- [Activity]:
What you return must match the records word for word.

- [Input material]:
==========

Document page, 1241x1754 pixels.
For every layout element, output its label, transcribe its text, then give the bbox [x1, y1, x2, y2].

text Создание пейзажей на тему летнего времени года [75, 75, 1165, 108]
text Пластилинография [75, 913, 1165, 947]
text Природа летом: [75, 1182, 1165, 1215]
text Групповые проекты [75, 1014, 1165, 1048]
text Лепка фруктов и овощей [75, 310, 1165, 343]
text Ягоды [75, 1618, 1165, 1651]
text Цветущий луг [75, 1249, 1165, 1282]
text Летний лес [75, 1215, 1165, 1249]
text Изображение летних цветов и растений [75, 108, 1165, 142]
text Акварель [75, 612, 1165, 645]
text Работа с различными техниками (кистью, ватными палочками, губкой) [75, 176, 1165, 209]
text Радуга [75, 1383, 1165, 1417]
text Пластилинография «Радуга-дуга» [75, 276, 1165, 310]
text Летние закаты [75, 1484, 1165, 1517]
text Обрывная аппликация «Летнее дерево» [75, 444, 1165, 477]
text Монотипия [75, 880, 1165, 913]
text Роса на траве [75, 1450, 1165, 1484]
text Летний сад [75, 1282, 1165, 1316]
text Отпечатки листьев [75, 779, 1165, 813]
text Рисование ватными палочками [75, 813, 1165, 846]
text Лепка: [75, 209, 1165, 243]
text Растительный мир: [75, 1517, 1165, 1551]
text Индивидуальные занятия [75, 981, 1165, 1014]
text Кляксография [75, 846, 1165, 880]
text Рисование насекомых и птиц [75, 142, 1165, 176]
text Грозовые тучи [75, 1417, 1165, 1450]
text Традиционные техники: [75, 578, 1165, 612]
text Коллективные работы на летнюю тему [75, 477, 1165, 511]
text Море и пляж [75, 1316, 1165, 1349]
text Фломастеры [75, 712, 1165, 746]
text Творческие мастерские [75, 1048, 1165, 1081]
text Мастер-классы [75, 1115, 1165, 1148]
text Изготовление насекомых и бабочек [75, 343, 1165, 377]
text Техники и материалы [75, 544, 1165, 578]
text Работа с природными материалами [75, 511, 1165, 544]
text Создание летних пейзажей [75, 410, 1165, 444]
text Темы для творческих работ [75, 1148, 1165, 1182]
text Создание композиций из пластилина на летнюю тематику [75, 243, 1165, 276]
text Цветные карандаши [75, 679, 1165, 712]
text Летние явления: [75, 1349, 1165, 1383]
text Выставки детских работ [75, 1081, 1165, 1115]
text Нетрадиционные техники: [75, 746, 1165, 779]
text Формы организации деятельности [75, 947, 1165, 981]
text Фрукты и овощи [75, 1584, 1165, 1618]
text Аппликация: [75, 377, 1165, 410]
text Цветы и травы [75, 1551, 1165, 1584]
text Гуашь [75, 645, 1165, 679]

==========

- [Response area]:
Document page, 1241x1754 pixels.
For every layout element, output its label, transcribe its text, then give the bbox [x1, y1, x2, y2].

text Создание пейзажей на тему летнего времени года [75, 75, 1165, 108]
text Пластилинография [75, 913, 1165, 947]
text Природа летом: [75, 1182, 1165, 1215]
text Групповые проекты [75, 1014, 1165, 1048]
text Лепка фруктов и овощей [75, 310, 1165, 343]
text Ягоды [75, 1618, 1165, 1651]
text Цветущий луг [75, 1249, 1165, 1282]
text Летний лес [75, 1215, 1165, 1249]
text Изображение летних цветов и растений [75, 108, 1165, 142]
text Акварель [75, 612, 1165, 645]
text Работа с различными техниками (кистью, ватными палочками, губкой) [75, 176, 1165, 209]
text Радуга [75, 1383, 1165, 1417]
text Пластилинография «Радуга-дуга» [75, 276, 1165, 310]
text Летние закаты [75, 1484, 1165, 1517]
text Обрывная аппликация «Летнее дерево» [75, 444, 1165, 477]
text Монотипия [75, 880, 1165, 913]
text Роса на траве [75, 1450, 1165, 1484]
text Летний сад [75, 1282, 1165, 1316]
text Отпечатки листьев [75, 779, 1165, 813]
text Рисование ватными палочками [75, 813, 1165, 846]
text Лепка: [75, 209, 1165, 243]
text Растительный мир: [75, 1517, 1165, 1551]
text Индивидуальные занятия [75, 981, 1165, 1014]
text Кляксография [75, 846, 1165, 880]
text Рисование насекомых и птиц [75, 142, 1165, 176]
text Грозовые тучи [75, 1417, 1165, 1450]
text Традиционные техники: [75, 578, 1165, 612]
text Коллективные работы на летнюю тему [75, 477, 1165, 511]
text Море и пляж [75, 1316, 1165, 1349]
text Фломастеры [75, 712, 1165, 746]
text Творческие мастерские [75, 1048, 1165, 1081]
text Мастер-классы [75, 1115, 1165, 1148]
text Изготовление насекомых и бабочек [75, 343, 1165, 377]
text Техники и материалы [75, 544, 1165, 578]
text Работа с природными материалами [75, 511, 1165, 544]
text Создание летних пейзажей [75, 410, 1165, 444]
text Темы для творческих работ [75, 1148, 1165, 1182]
text Создание композиций из пластилина на летнюю тематику [75, 243, 1165, 276]
text Цветные карандаши [75, 679, 1165, 712]
text Летние явления: [75, 1349, 1165, 1383]
text Выставки детских работ [75, 1081, 1165, 1115]
text Нетрадиционные техники: [75, 746, 1165, 779]
text Формы организации деятельности [75, 947, 1165, 981]
text Фрукты и овощи [75, 1584, 1165, 1618]
text Аппликация: [75, 377, 1165, 410]
text Цветы и травы [75, 1551, 1165, 1584]
text Гуашь [75, 645, 1165, 679]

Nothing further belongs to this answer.